心臓手術、より良い説明2
Q10. 内科の先生から
「心臓病はあるが大したことはないのでもう病院へ来なくて良い」
と言われました。本当にそれで大丈夫なのでしょうか?→
健診や人間ドックその他で心臓病や大動脈の病気があるかもということで、
内科の外来を受診し、
そこで「大したことはないのでもう病院へ来なくて良いです」と言われ、
そのときに「でももし苦しくなったらおいで」と言われた患者さんが世の中には少なからずおられます。
その後体の調子が悪くなったり、
他の病院の内科をも受診してやはり心配になって
心臓手術の相談もあって
私の外来へ来られた患者さんたちです。
とりあえず元気に見えるかた、
弁膜症の中でも逆流が起こるタイプが多いです。
病気がごく軽ければ定期健診する必要はないこともありますが、
たとえば逆流が中等度に達していたり、
心臓がすでにある程度以上大きくなっているケースなどでは定期健診が必須です。
これはガイドラインにも明記されていることで、
専門家の間では常識です。
もちろんこれは患者さんの安全や利益を考えてのことです。
「大したことはないからもう来なくて良い」
という先生がおられるのでしょうか。
それは多くの場合、
弁膜症や大動脈瘤あるいは心臓手術の詳細をご存じないか、関心がないからです。
前者の場合は、循環器をあまりご存じない先生のパタンですが、
その場合はふつうは専門家に紹介されるため問題はありません。
他の領域の専門家で、
それ以外の病気を診るのは時間の無駄と考えてしまうケースです。
でももしそのままにしておいて急に悪くなって命を落とすなどがあっては訴えられて困るため、
「苦しくなったらおいで」
という逃げ道を準備しているわけです。
弁膜症や大動脈瘤のように、
当初はあまり症状がでない病気の患者さんは、
なにかおかしいと感じられたら複数の医師や病院での意見を求められることが安全安心につながります。

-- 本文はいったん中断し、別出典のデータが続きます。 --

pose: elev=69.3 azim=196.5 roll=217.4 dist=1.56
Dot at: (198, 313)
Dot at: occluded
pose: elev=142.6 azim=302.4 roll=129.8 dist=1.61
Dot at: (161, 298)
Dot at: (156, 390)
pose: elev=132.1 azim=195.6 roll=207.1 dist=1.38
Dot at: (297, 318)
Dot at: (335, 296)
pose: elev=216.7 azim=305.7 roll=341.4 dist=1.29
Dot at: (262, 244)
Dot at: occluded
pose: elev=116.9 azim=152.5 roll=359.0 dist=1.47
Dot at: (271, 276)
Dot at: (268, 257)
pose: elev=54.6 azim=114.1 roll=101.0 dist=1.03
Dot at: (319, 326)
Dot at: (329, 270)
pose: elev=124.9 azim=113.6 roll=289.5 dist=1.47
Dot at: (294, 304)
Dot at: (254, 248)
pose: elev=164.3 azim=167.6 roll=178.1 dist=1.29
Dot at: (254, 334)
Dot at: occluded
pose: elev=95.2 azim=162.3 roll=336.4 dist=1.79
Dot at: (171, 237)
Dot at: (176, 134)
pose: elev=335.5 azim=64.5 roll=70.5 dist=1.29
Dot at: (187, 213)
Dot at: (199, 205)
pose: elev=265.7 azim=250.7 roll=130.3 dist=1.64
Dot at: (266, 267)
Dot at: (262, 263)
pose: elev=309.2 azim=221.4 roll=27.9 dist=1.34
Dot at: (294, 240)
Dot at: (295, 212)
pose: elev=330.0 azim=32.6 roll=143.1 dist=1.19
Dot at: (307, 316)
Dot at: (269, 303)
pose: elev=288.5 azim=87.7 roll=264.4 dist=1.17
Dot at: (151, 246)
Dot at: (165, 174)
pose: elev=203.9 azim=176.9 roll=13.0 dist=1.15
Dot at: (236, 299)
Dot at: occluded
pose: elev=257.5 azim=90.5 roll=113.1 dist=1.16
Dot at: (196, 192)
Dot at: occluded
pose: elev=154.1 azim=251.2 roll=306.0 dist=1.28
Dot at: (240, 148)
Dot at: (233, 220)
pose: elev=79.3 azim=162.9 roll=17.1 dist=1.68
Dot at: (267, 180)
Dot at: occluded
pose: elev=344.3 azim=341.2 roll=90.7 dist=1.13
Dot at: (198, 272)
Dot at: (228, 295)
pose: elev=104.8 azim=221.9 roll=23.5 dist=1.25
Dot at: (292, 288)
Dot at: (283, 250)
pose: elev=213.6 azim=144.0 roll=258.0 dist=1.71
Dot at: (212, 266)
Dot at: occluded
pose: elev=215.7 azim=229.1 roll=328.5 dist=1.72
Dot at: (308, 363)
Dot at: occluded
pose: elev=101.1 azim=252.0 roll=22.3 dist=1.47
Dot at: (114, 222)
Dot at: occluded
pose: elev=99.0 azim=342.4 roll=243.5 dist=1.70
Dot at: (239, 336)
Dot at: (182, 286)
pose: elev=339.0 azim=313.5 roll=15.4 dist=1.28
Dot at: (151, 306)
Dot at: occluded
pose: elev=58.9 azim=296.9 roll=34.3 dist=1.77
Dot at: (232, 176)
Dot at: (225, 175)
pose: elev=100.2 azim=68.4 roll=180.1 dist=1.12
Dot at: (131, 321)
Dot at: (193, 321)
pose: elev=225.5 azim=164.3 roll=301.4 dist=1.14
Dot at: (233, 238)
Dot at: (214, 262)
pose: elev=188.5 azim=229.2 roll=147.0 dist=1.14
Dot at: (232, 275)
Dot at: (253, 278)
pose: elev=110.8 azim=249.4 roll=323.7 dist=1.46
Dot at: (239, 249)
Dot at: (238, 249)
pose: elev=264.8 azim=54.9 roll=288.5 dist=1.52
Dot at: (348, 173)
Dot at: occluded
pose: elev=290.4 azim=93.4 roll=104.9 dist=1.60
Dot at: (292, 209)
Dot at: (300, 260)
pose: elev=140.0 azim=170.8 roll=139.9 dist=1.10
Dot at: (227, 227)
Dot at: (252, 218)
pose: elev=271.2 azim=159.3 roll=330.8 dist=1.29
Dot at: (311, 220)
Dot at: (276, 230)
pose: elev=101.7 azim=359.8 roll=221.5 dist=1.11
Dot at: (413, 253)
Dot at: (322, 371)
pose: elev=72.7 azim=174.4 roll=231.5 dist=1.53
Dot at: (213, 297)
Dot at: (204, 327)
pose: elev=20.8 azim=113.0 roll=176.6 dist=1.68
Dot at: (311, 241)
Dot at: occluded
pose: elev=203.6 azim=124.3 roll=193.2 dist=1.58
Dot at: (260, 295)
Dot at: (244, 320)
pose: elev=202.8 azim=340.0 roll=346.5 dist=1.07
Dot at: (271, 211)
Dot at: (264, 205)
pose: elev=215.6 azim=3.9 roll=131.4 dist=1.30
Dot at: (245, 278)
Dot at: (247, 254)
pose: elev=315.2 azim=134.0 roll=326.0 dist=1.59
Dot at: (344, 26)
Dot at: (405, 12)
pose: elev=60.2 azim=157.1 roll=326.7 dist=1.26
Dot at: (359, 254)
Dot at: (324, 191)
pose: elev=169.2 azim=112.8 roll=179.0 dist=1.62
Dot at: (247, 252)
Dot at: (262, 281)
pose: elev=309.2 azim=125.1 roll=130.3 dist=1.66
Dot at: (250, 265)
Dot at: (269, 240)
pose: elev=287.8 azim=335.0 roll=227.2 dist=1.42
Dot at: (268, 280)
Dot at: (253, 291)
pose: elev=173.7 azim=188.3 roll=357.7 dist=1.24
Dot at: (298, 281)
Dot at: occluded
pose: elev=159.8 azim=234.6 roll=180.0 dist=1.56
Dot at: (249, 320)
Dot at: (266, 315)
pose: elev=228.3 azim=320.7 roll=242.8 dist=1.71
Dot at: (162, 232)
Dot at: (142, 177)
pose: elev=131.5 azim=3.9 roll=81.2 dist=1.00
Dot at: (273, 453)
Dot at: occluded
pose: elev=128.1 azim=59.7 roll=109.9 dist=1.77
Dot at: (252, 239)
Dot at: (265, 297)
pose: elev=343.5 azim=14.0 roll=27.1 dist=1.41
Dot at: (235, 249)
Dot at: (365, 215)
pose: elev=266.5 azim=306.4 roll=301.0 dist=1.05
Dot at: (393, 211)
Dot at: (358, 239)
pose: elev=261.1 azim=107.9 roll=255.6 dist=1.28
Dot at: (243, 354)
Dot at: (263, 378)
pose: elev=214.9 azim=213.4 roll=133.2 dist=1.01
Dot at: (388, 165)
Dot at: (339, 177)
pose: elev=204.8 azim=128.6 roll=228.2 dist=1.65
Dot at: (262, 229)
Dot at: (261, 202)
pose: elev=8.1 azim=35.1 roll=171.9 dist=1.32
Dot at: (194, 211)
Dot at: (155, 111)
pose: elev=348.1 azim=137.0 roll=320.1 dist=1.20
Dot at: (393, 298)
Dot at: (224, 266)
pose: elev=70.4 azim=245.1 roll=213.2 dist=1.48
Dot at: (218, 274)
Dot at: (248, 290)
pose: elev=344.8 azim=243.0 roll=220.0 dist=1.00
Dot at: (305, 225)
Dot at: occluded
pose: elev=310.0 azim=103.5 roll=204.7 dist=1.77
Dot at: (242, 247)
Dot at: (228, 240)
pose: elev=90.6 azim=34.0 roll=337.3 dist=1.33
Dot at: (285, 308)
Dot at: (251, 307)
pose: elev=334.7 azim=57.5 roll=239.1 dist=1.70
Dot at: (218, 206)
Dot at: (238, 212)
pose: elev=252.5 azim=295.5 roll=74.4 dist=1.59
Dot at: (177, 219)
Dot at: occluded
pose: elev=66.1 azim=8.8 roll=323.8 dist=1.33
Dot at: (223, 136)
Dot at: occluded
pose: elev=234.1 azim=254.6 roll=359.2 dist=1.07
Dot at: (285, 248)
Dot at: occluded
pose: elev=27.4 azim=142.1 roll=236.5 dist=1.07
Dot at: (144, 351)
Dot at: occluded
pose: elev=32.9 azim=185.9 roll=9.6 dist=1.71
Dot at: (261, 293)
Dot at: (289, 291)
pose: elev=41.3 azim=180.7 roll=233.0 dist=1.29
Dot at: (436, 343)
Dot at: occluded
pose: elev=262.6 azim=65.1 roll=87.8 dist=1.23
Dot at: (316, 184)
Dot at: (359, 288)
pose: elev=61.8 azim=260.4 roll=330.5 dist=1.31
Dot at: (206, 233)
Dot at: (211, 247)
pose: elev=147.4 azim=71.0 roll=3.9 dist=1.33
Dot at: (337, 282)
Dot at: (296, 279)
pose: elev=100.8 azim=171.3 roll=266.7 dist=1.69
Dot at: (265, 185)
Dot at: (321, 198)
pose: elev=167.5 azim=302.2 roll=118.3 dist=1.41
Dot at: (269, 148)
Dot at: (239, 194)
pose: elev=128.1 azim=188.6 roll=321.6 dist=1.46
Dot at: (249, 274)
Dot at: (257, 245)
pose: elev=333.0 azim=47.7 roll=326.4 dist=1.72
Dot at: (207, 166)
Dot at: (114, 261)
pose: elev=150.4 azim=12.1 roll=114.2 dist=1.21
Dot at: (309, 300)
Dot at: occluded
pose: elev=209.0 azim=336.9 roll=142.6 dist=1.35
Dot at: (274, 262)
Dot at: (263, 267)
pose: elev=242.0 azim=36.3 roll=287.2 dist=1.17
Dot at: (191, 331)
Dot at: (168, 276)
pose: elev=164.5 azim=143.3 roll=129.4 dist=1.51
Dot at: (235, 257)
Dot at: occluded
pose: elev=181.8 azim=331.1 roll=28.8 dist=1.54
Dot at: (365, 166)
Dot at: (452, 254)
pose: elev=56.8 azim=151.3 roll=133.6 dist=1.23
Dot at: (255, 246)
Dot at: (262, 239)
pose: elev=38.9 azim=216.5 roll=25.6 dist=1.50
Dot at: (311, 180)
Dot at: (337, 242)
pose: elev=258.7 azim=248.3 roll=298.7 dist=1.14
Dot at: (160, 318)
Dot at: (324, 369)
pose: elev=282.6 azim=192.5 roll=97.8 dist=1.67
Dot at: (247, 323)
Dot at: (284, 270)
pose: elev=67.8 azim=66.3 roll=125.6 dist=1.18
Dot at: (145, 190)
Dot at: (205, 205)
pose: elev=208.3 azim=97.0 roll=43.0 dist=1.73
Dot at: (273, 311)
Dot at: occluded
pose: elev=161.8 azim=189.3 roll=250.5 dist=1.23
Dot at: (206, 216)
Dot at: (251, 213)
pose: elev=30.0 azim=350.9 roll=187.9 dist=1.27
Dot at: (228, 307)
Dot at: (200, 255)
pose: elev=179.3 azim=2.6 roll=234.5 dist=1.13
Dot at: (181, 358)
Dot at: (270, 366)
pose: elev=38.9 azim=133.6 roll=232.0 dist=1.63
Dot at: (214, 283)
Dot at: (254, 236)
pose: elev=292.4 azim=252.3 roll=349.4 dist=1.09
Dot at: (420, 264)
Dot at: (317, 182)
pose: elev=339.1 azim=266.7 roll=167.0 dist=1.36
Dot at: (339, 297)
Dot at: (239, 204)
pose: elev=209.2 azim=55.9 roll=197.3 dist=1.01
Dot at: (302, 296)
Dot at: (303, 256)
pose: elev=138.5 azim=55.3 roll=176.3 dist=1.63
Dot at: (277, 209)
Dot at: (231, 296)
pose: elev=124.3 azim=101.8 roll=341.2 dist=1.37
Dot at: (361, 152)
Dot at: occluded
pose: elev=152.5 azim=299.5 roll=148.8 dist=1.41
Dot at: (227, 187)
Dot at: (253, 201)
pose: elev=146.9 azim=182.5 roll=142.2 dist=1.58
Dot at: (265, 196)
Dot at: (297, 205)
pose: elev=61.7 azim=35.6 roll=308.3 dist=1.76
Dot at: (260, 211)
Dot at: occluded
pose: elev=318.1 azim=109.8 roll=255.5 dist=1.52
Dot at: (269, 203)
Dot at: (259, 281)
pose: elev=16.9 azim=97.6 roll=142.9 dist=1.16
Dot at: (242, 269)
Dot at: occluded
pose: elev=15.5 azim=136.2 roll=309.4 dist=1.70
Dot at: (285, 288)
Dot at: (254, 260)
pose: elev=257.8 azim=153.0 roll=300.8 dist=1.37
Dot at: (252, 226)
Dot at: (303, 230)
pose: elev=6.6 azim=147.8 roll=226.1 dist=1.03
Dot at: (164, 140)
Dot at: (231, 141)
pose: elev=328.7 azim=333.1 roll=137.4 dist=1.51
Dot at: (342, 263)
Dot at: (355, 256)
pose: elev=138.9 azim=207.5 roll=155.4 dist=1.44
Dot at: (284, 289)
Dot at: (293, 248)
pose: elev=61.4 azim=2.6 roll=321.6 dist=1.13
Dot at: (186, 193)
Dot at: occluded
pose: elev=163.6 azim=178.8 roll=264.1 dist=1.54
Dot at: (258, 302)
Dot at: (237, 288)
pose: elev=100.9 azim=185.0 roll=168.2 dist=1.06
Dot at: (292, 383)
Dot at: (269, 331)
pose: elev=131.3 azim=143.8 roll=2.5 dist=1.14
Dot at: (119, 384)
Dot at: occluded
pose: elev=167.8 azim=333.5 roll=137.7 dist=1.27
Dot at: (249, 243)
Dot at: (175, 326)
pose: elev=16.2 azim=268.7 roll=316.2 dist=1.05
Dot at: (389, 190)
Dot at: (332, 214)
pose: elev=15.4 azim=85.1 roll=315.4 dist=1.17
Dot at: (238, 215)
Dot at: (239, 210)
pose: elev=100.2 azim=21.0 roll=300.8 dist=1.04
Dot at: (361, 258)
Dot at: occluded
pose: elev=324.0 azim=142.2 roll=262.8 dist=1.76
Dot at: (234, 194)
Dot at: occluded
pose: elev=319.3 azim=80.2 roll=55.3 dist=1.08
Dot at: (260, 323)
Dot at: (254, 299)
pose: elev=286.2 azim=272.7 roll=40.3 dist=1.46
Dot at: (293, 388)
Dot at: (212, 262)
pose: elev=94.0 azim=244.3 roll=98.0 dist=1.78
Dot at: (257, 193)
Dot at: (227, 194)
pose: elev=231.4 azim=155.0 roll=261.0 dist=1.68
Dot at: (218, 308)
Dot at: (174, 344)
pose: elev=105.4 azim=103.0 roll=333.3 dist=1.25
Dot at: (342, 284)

とくに内科と外科の両方で意見を聴くと、心臓手術の詳細をふくめてさまざまな側面が見えて理解が深まるでしょう。
実際、症状がないと思っても、
患者さんの生活の知恵で、無理をせず、
あまり体を動かしていないというケースもよく見られます。
つまり普通の生活ができないほどの症状がすでにあるわけです。
そこをきちんと見抜き、患者さんになるほどと言って頂けるご説明をし、
そして定期健診に納得していただき、
きちんとした定期健診を行ってこそ専門医です。
患者さんが定期健診や心臓手術をいやだと言ったから
それ以上は何も勧めなかったなどという医師が時に見られますが、
これは説明義務を果たしていないという意味で違反行為です。
ただ上述のように、専門医といっても弁膜症には弁膜症の専門医が必要ですし、
狭心症には狭心症の専門医が必要です。
心臓手術の説明には心臓手術を熟知した医師が必要です。
しかしそこまで患者さんにわかりやすい態勢にはなっていないのが、
日本の医療の現状です。
そこでこうした症状が出にくい病気の患者さんやご家族におかれましては
セカンドオピニオンなどの形で良いですから、
複数の専門家の意見を聴くのが安全なわけです。
最近はネットの情報でもある程度はわかります。
こうして良い医療をつくるのは医師だけではなく、
患者さんやご家族を含めた社会全体の協力であることを知って頂ければ幸いです。
さらに付け加えれば、次のタイプの医師は要注意です。
1.「素人はだまってなさい」という医師。
これは素人である患者さんを納得させられない証拠です。
ご自分の不勉強を患者さんのせいにしているともいえます
2.「セカンドオピニオンをもらってきていいですか」と聞くと怒る医師。
これはご自分のやっている治療に自信がない証拠です。
やはり医療は医療者と患者さんおよびその周囲の方々全体の協力が必要なのです。